[DATASET RECORDS]:
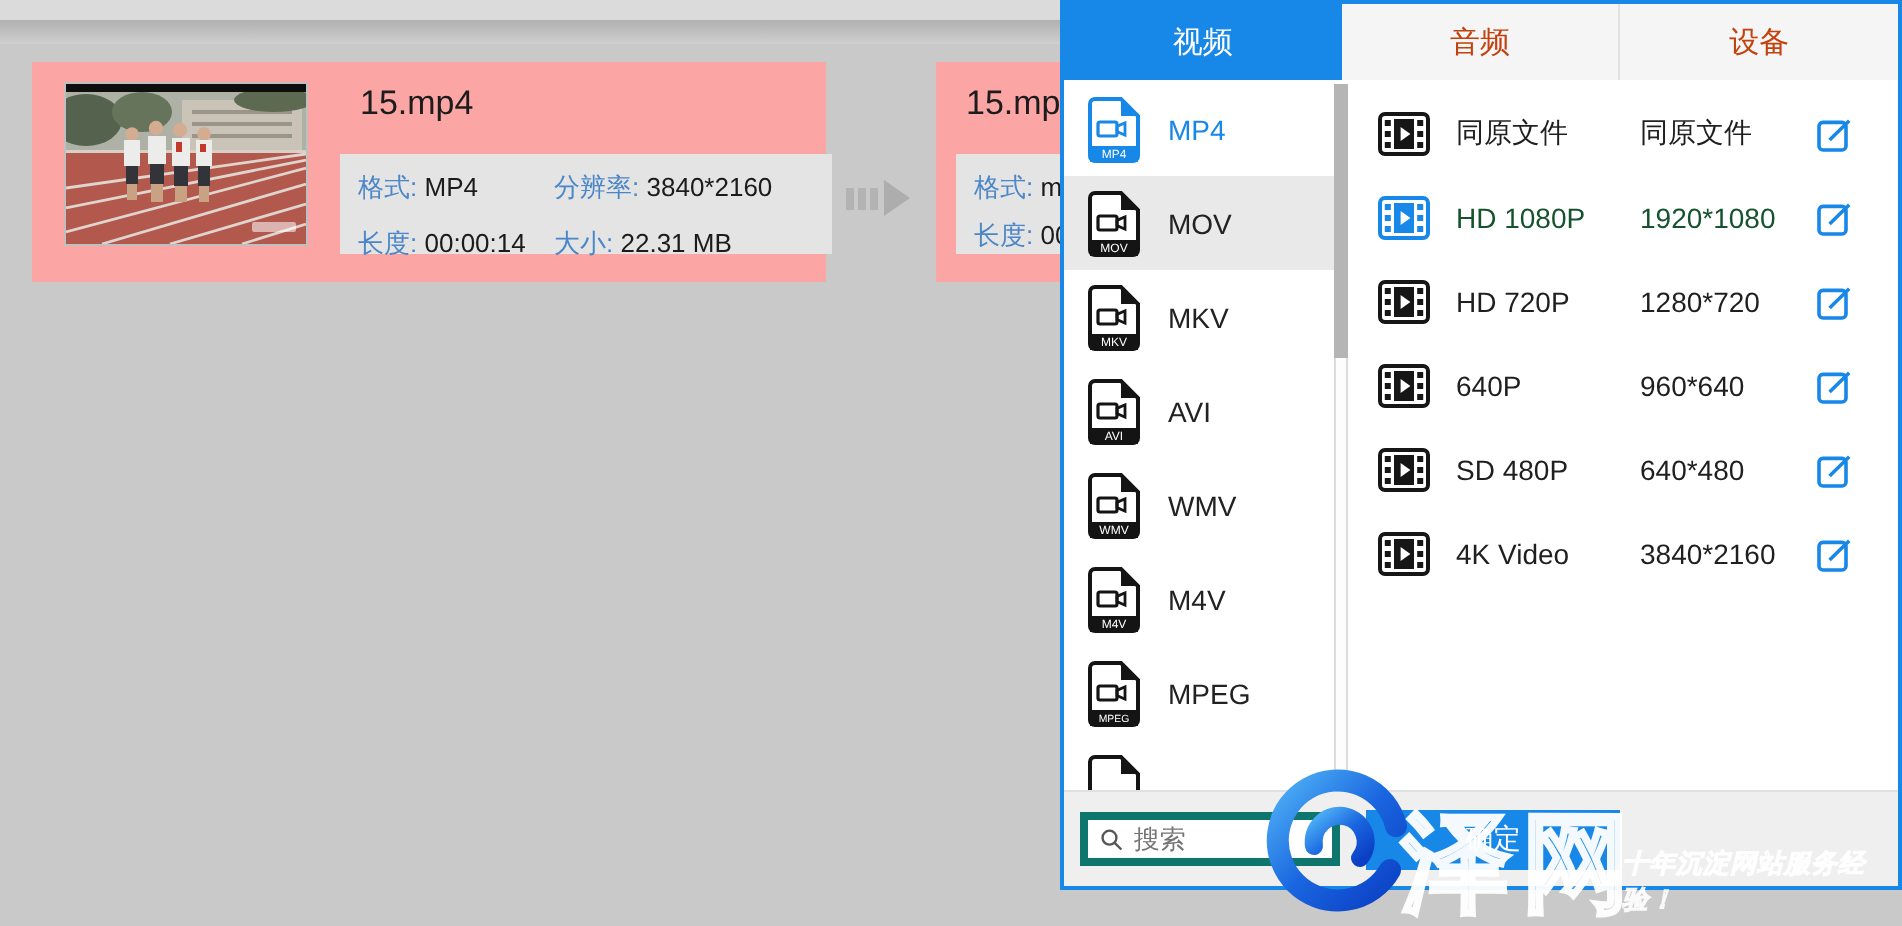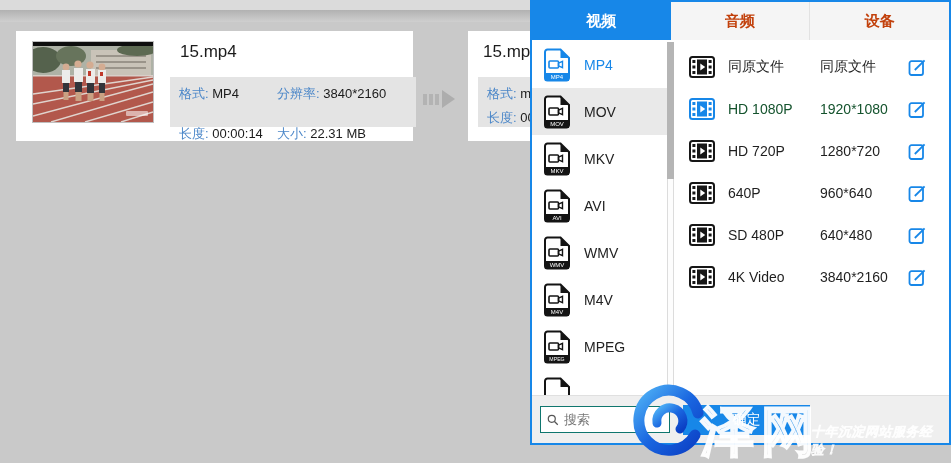--- a/index.html
+++ b/index.html
@@ -3,44 +3,44 @@
 <meta charset="utf-8">
 <style>
   * { margin:0; padding:0; box-sizing:border-box; }
   html,body { width:951px; height:463px; overflow:hidden; }
   body { position:relative; background:#c9c9c9; font-family:"Liberation Sans", sans-serif; color:#1f1f1f; }
 
   .strip-top  { position:absolute; left:0; top:0; width:100%; height:10px; background:#dbdbdb; }
   .strip-grad { position:absolute; left:0; top:10px; width:100%; height:12px; background:linear-gradient(#b1b1b1,#cfcfcf); }
 
   
-  .card { position:absolute; top:31px; height:110px; background:#ffffff; }
+  .card { position:absolute; top:31px; height:110px; background:#fca5a5; }
   .card1 { left:16px; width:397px; }
   .card2 { left:468px; width:250px; }
   .thumb { position:absolute; left:17px; top:11px; width:120px; height:80px; box-shadow:0 0 0 1px #bfbfbf; }
   .file-title { position:absolute; font-size:17px; color:#1c1c1c; }
   .card1 .file-title { left:164px; top:11px; }
   .card2 .file-title { left:15px; top:11px; }
   .info { position:absolute; background:#e4e4e4; font-size:13px; padding:8px 0 0 9px; }
   .card1 .info { left:154px; top:46px; width:246px; height:50px; }
   .card2 .info { left:10px; top:46px; width:230px; height:50px; }
-  .pairs { display:grid; grid-template-columns:98px auto; row-gap:22px; }
+  .pairs { display:grid; grid-template-columns:98px auto; row-gap:10px; }
   .pairs1col { display:grid; grid-template-columns:auto; row-gap:6px; }
   .lbl { color:#4a86c8; }
   .val { color:#1b1b1b; }
 
   
   .arrow { position:absolute; left:423px; top:90px; display:flex; align-items:center; }
   .arrow i { display:block; width:4px; height:11px; background:#b3b3b3; margin-right:2px; }
   .arrow .tri { width:0; height:0; border-left:13px solid #adadad; border-top:9px solid transparent; border-bottom:9px solid transparent; margin-left:1px; }
 
   
   .popup { position:absolute; left:530px; top:0; width:421px; height:445px; background:#fff;
            border:2px solid #1787e8; z-index:5; display:flex; flex-direction:column; }
-  .tabs { height:38px; display:flex; flex-shrink:0;font-weight:bold; }
+  .tabs { height:38px; display:flex; flex-shrink:0; }
   .tab { flex:1; display:flex; align-items:center; justify-content:center; font-size:15px; background:#f5f5f5; color:#c2410c; cursor:pointer; }
   .tab.active { background:#1787e8; color:#fff; }
   .tab.bl { border-left:1px solid #e2e2e2; }
 
   .pbody { flex:1; display:flex; min-height:0; }
 
   .fmt-col { width:142px; flex-shrink:0; position:relative; overflow:hidden; padding-top:1px; }
   .fmt-item { height:47px; display:flex; align-items:center; padding-left:11px; cursor:pointer; }
   .fmt-item.hl { background:#e9e9e9; }
   .doc { width:28px; height:34px; color:#141414; flex-shrink:0; }
@@ -53,21 +53,21 @@
   .profile-col { flex:1; padding-top:6px; }
   .profile-row { height:42px; display:flex; align-items:center; padding:0 22px 0 15px; cursor:pointer; }
   .film { width:26px; height:22px; color:#161616; flex-shrink:0; }
   .p-name { margin-left:13px; width:92px; font-size:14px; color:#1f1f1f; }
   .p-res { flex:1; font-size:14px; color:#1f1f1f; }
   .profile-row.sel .p-name, .profile-row.sel .p-res { color:#14532d; }
   .profile-row.sel .film { color:#1787e8; }
   .edit { width:19px; height:19px; color:#1787e8; cursor:pointer; flex-shrink:0; }
 
   .pbottom { height:48px; background:#efefef; border-top:1px solid #e0e0e0; display:flex; align-items:center; padding:0 8px; flex-shrink:0; }
-  .search { width:130px; height:27px; background:#fff; border:1px solid #0f766e; display:flex; align-items:center; padding:0 6px; }
+  .search { width:130px; height:27px; background:#fff; border:4px solid #0f766e; display:flex; align-items:center; padding:0 6px; }
   .search input { border:none; outline:none; width:100%; font-size:13px; margin-left:5px; background:transparent; color:#333; font-family:"Liberation Sans", sans-serif; }
   .confirm { margin-left:13px; width:127px; height:30px; background:#1787e8; color:#fff; font-size:14px; border:none; display:flex; align-items:center; justify-content:center; cursor:pointer; }
 
   
   .wm { position:absolute; z-index:10; pointer-events:none; }
   .wm-logo { left:629px; top:381px; width:80px; height:80px; }
   .wm-name { left:701px; top:396px; font-size:54px; letter-spacing:6px; font-weight:700;
              color:rgba(255,255,255,0.08); -webkit-text-stroke:2px rgba(255,255,255,0.95); }
   .wm-slogan { left:811px; top:423px; font-size:13px; font-style:italic; letter-spacing:0.5px;
                color:rgba(255,255,255,0.10); -webkit-text-stroke:1px rgba(255,255,255,0.9); }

[WHAT THE EXERCISE ASKS]:
Please report every line in the entries above that holds the string "hidden".

[RESULT OF THIS EXERCISE]:
   html,body { width:951px; height:463px; overflow:hidden; }
   .fmt-col { width:142px; flex-shrink:0; position:relative; overflow:hidden; padding-top:1px; }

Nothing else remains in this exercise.